Community Conversations: Support in Action

       

Starting fresh in a New Year feels great. As a community, we’ve jumped over some incredibly tall hurdles over the past two years. We certainly aren’t out of the woods yet, but progress feels good and is much easier to see as our community works together towards common goals.

Held last summer, our Community Conversations brought together individuals from across industries, social sectors, demographics, passions, interests, and more. That’s how to get things done: bringing many voices to the table to hear and be heard. And we heard of incredible progress in making our community one where everyone can achieve success.

In March of 2020, within one week our community had pledged over $10,000 towards COVID-19 relief for our neighbors and organizations in need. The UWSC COVID Response and Recovery Fund grew to over $160,000 by the end of the year, supporting homelessness prevention efforts, food, COVID-19 service delivery changes, sanitizing materials for local agencies to be able to remain open, and much more. Raising and distributing funds quickly was imperative in keeping our community running as safely as possible. With our breadth of connection and expertise in human services, we saw needs arise over night and were able to collaborate to find and fund solutions.

Our partners were also able to answer to the needs that propelled the demand for assistance. Mid-Iowa Community Action (MICA) received state and federal dollars to temporarily provide emergency rent support and extensive emergency utility support. In fact, MICA is still administering special utility dollars, while also opening up applications for their long-standing Low-Income Household Energy Assistance Program (LIHEAP) and the new, parallel Water Assistance Program (LIHWAP).

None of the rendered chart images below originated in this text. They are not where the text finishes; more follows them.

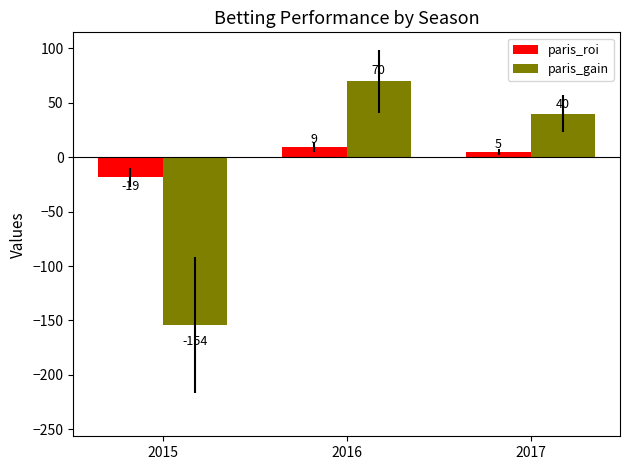

How many data points does each series have?

3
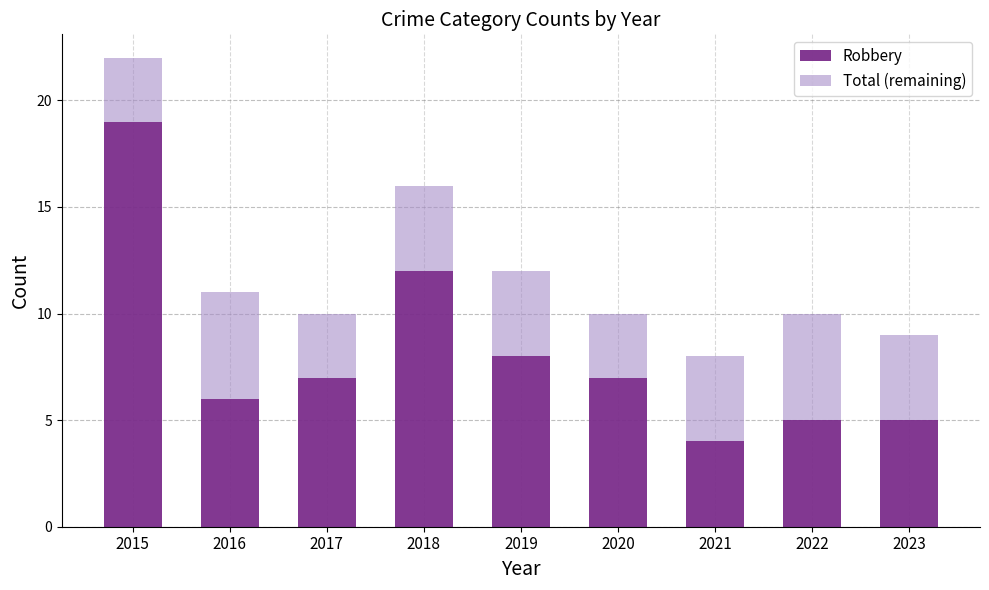

What is the difference between the maximum and minimum values in the Robbery series?

15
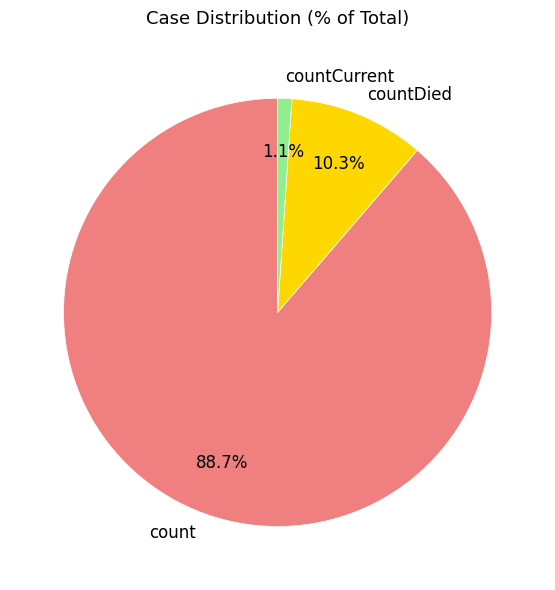

Is it true that countCurrent is 11% of the pie?

False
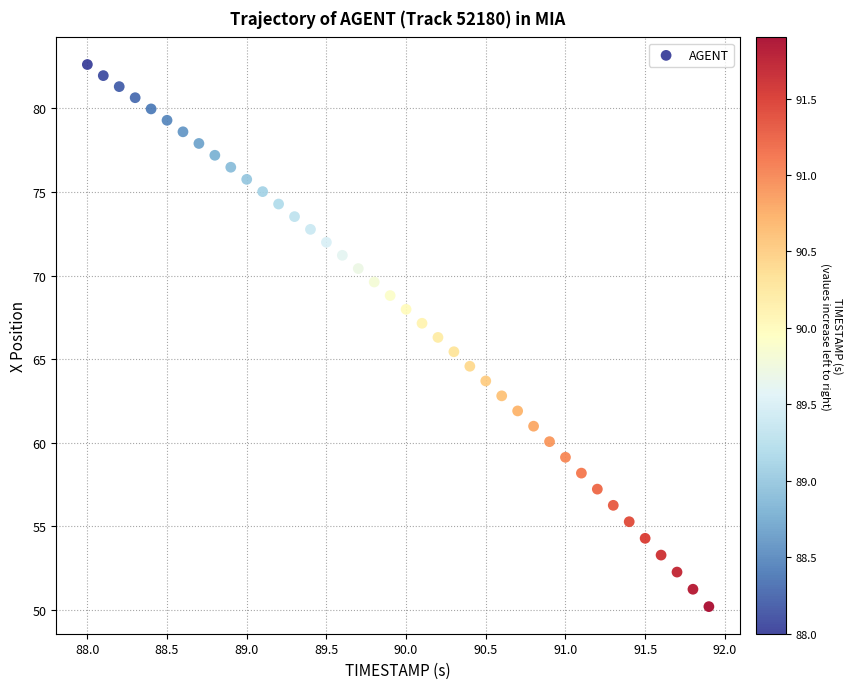

What is the range of X values (max minus min)?

3.9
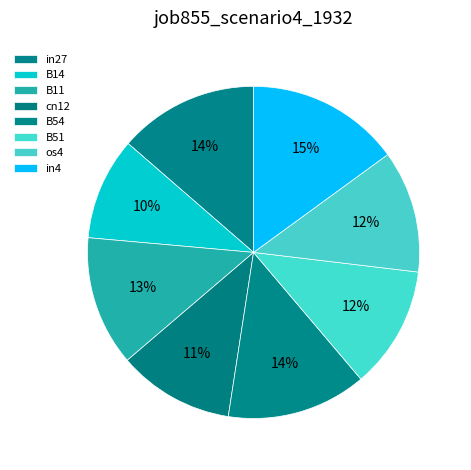

To the nearest percent, what is the difference between the largest and smallest slice percentages?

5%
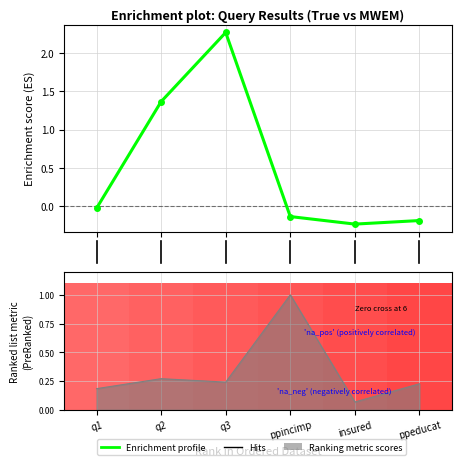

Which label corresponds to the largest value in the chart?

ppincimp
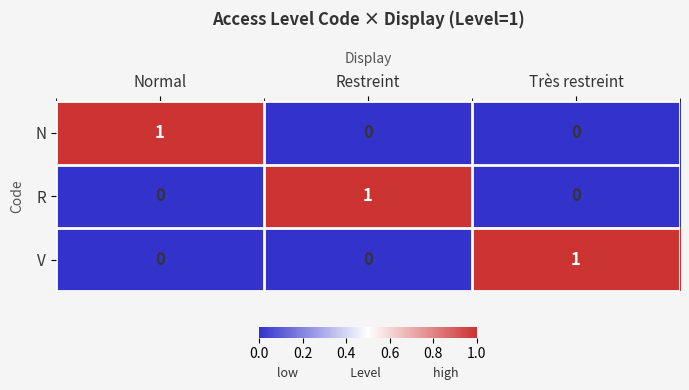

At how many categories does at least one series exceed 0?

3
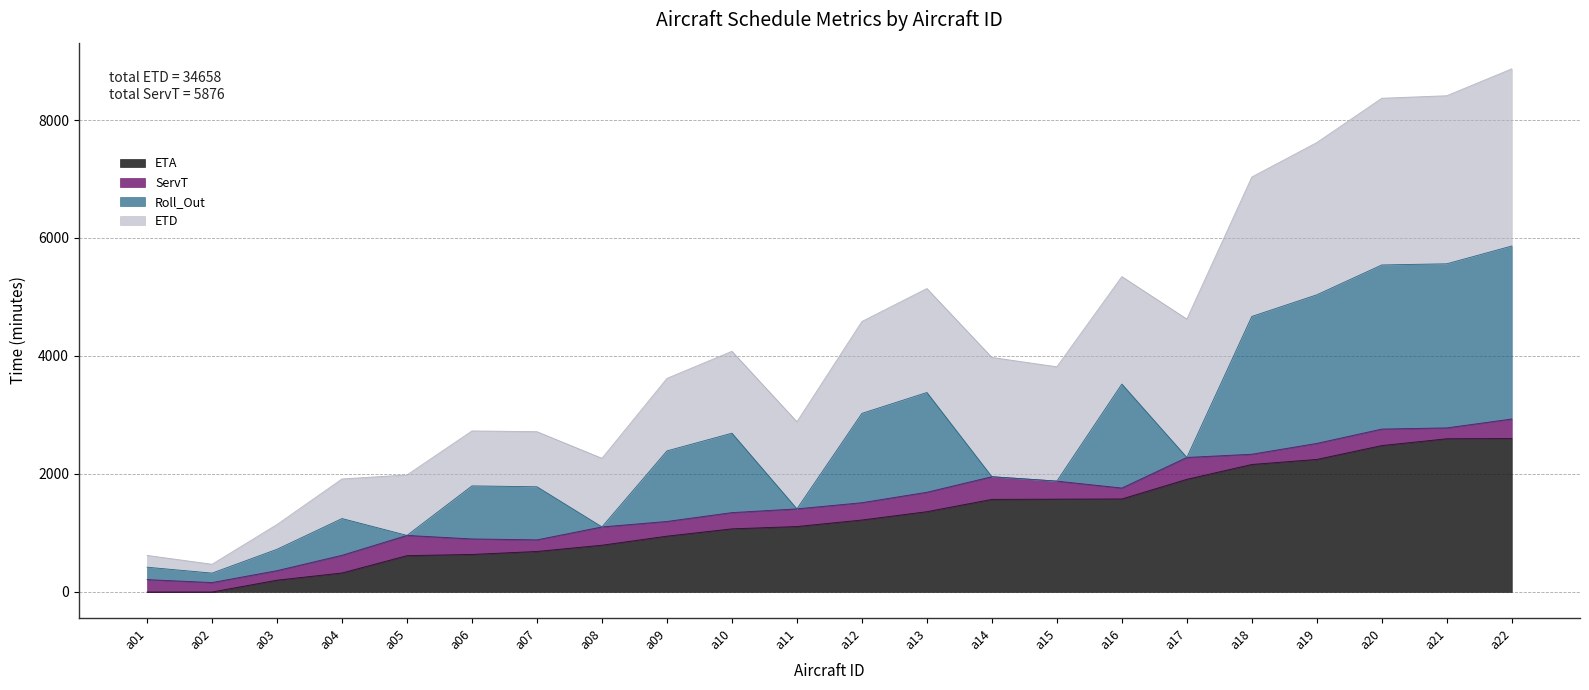

What is the sum of all ETA values?

27682.9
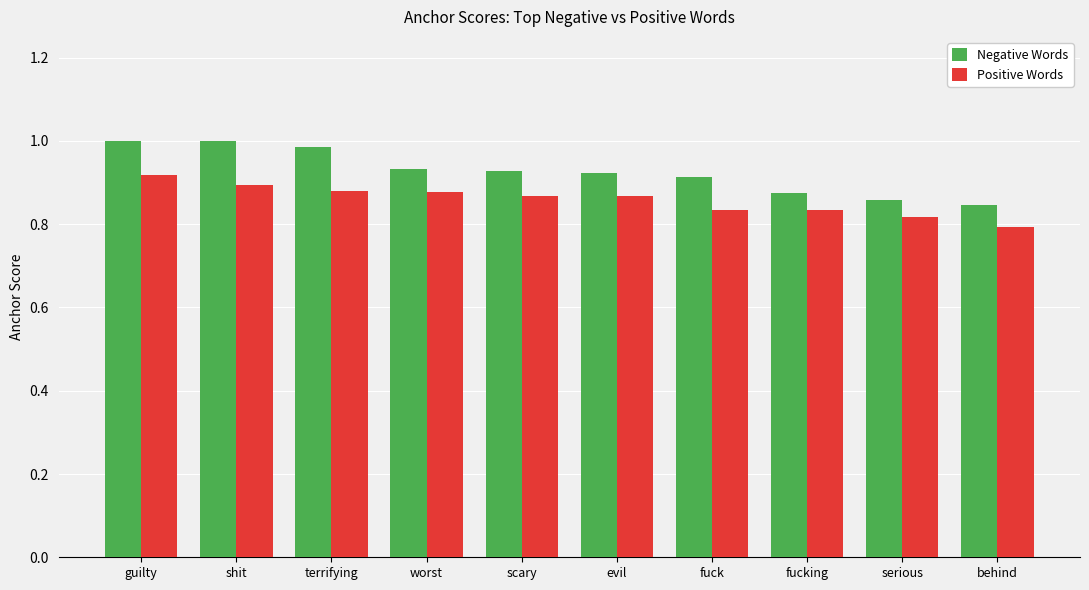

What is the total value across all series at shit?

1.9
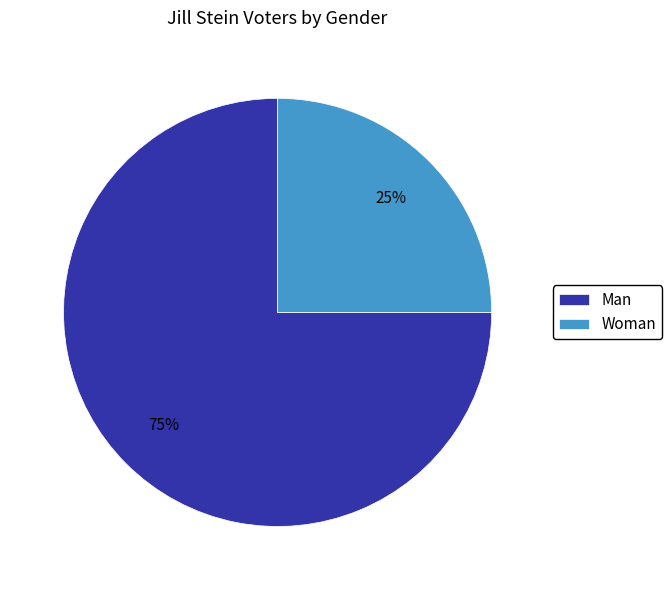

Is the sum of Man and Woman greater than half?

Yes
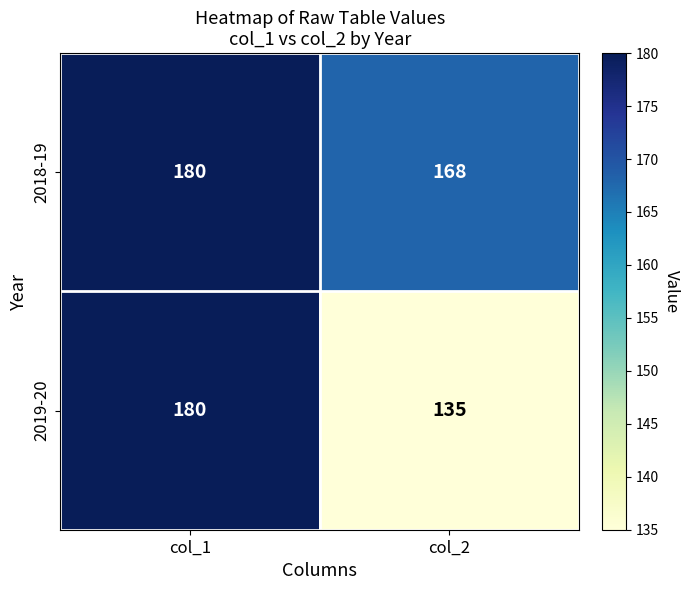

What is the spread (max minus min) of values at col_2?

33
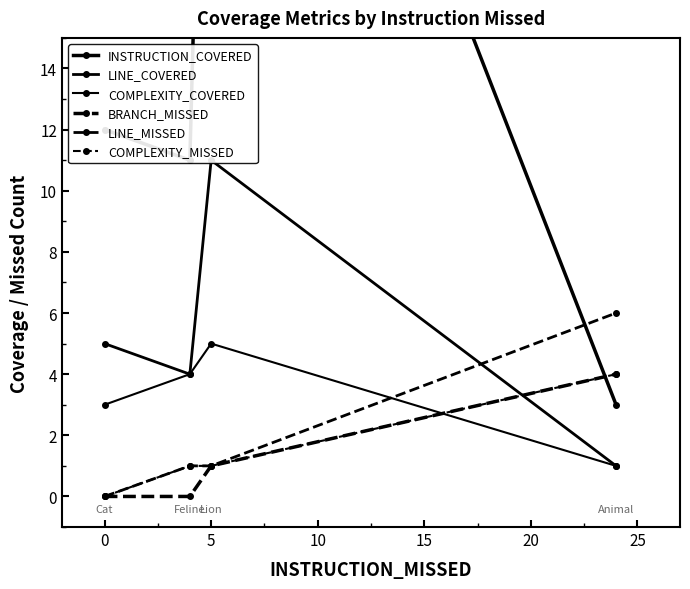

What is the value of the LINE_MISSED point at the 2nd from the left?

1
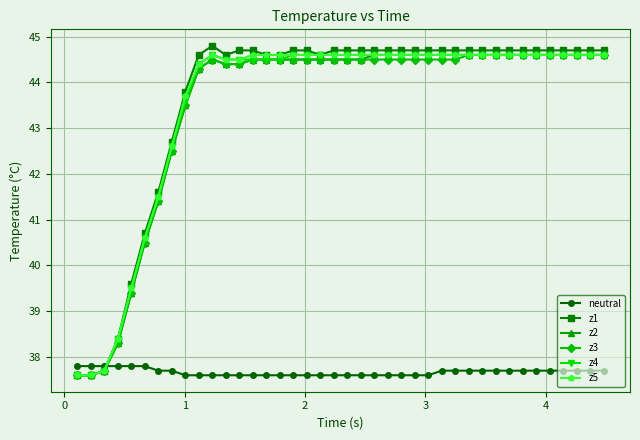

How many neutral values are between 37 and 38?

40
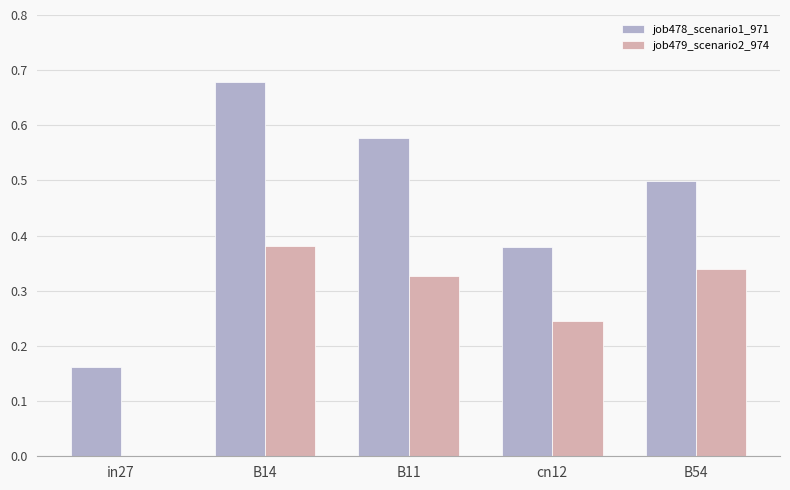

Between in27 and cn12, which series saw the biggest shift?

job479_scenario2_974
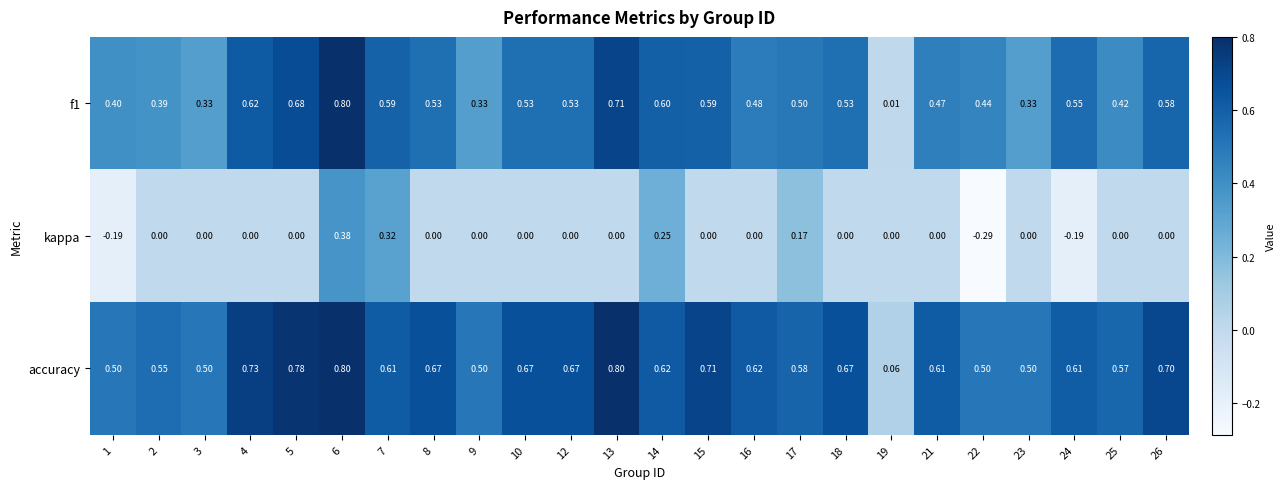

Between 2 and 24, which series saw the biggest shift?

kappa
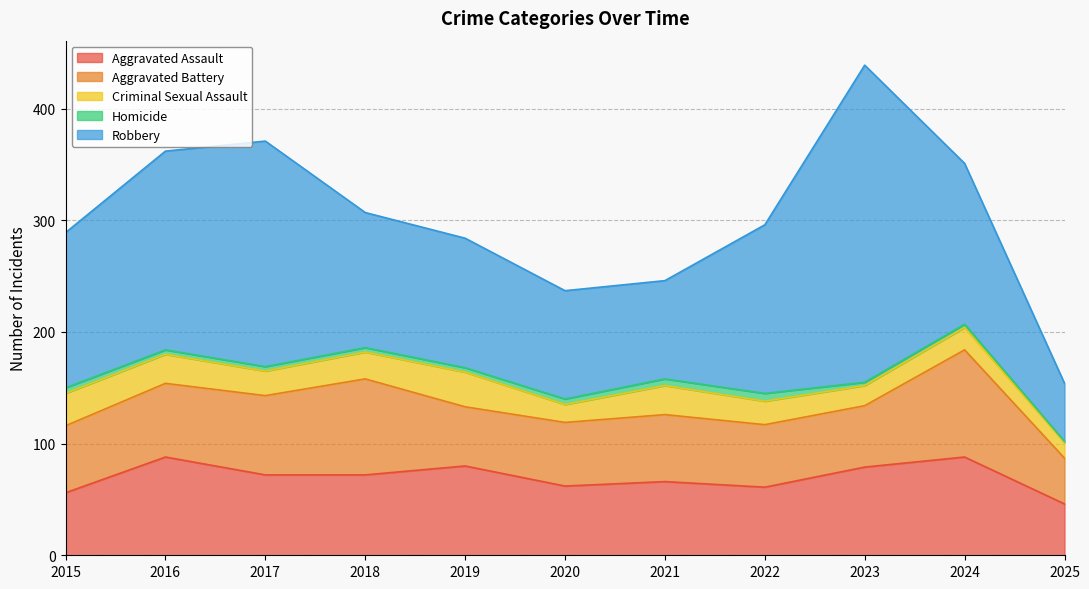

Read the Aggravated Battery value at 2023, to the nearest 5.

55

We also heard from many partners of crucial governmental support programs that became widely available and utilized by many in our community. These included pandemic stimulus payments, unemployment benefits for many who weren’t able to continue working (or from business shutdowns), child tax credits, and more. As a result, we saw loan default rates stay low, some drop in visitor numbers at community food pantries, few eviction cases or landlord-tenant cases at Legal Aid of Story County (through summer 2021), and many other positive outcomes.

These are just a few accounts of the support system we as a community created and upheld during these trying two years. United Way stands to convene communities to produce solutions and, with your help, we’ve done that. We’ve helped organizations to remain open, we’ve supported families through loss of income, and we worked to ensure that food was available for those in need. That’s what it means to LIVE UNITED.